There are limitations to the study which the reader is warned to bear in mind. First, analyses have been done at the ecological level (counties and states). Therefore, it is inappropriate to generalize conclusions to individual Americans, as that might raise the risk of committing the ecological fallacy noted by Robinson (1950). Second, sexually transmitted diseases are underreported in the United States due to the fact that in some segments of the population, having these infections is still considered a source of shame and embarrassment (Moran et al. 1989; Thomas et al. 2009). This study has, thus relied on only reported cases or incidents of three STDs; their true prevalence in the population is unknown, and may well have been underestimated in the analysis.

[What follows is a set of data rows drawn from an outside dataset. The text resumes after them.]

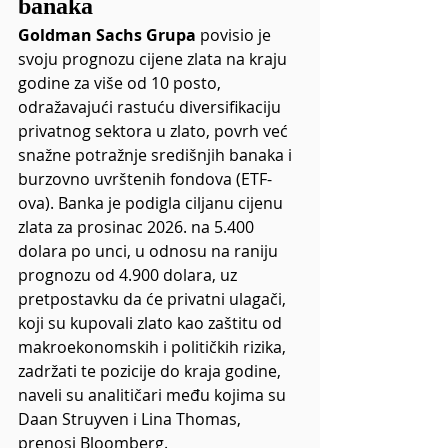
banaka
Goldman Sachs Grupa 
povisio je 
svoju prognozu cijene zlata na kraju 
godine za više od 10 posto, 
odražavajući rastuću diversifikaciju 
privatnog sektora u zlato, povrh već 
snažne potražnje središnjih banaka i 
burzovno uvrštenih fondova (ETF-
ova). Banka je podigla ciljanu cijenu 
zlata za prosinac 2026. na 5.400 
dolara po unci, u odnosu na raniju 
prognozu od 4.900 dolara, uz 
pretpostavku da će privatni ulagači, 
koji su kupovali zlato kao zaštitu od 
makroekonomskih i političkih rizika, 
zadržati te pozicije do kraja godine, 
naveli su analitičari među kojima su 
Daan Struyven i Lina Thomas, 
prenosi Bloomberg.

Despite the above and other limitations, findings reported in the present study are important for health demography and sociological science. The main message in this research from the point of view of public policy is that to combat sexually transmitted diseases and HIV and AIDS, attention should be placed on combating economic inequality. One tack is to reduce marginalization of segments of the population, as failure to do so could have deleterious consequences. A marginalized and disenfranchised group tends to be low in social capital and collective efficacy (Coleman 1990; Putnam 1993; 1995), lack voice in local, state and even Federal political debates, and thus be ignored by policy makers. For instance, aggressive efforts by conservative legislators in some states to pass laws requiring voters to show specific forms of identification before being allowed to cast votes in future elections in the United States show how easy it is for the economically deprived and less fortunate members of society to be silenced by elites. Given that those without economic power often lack the specified identification documents (e.g. driving licenses, birth certificates, and passports), voter id laws effectively disenfranchise them permanently, reducing them to second class citizens. A key feature of a democracy is the ability of citizens to recall their leaders. This is typically done through periodic elections in which people vote. If subsections of the population are denied the right to vote and in the process completely ignored, it is unlikely that important health issues pertaining to them will ever find their way into public policy debates. This is one reason why both relative deprivation (income inequality) and absolute deprivation (poverty) remain important variables to consider when dealing with population health.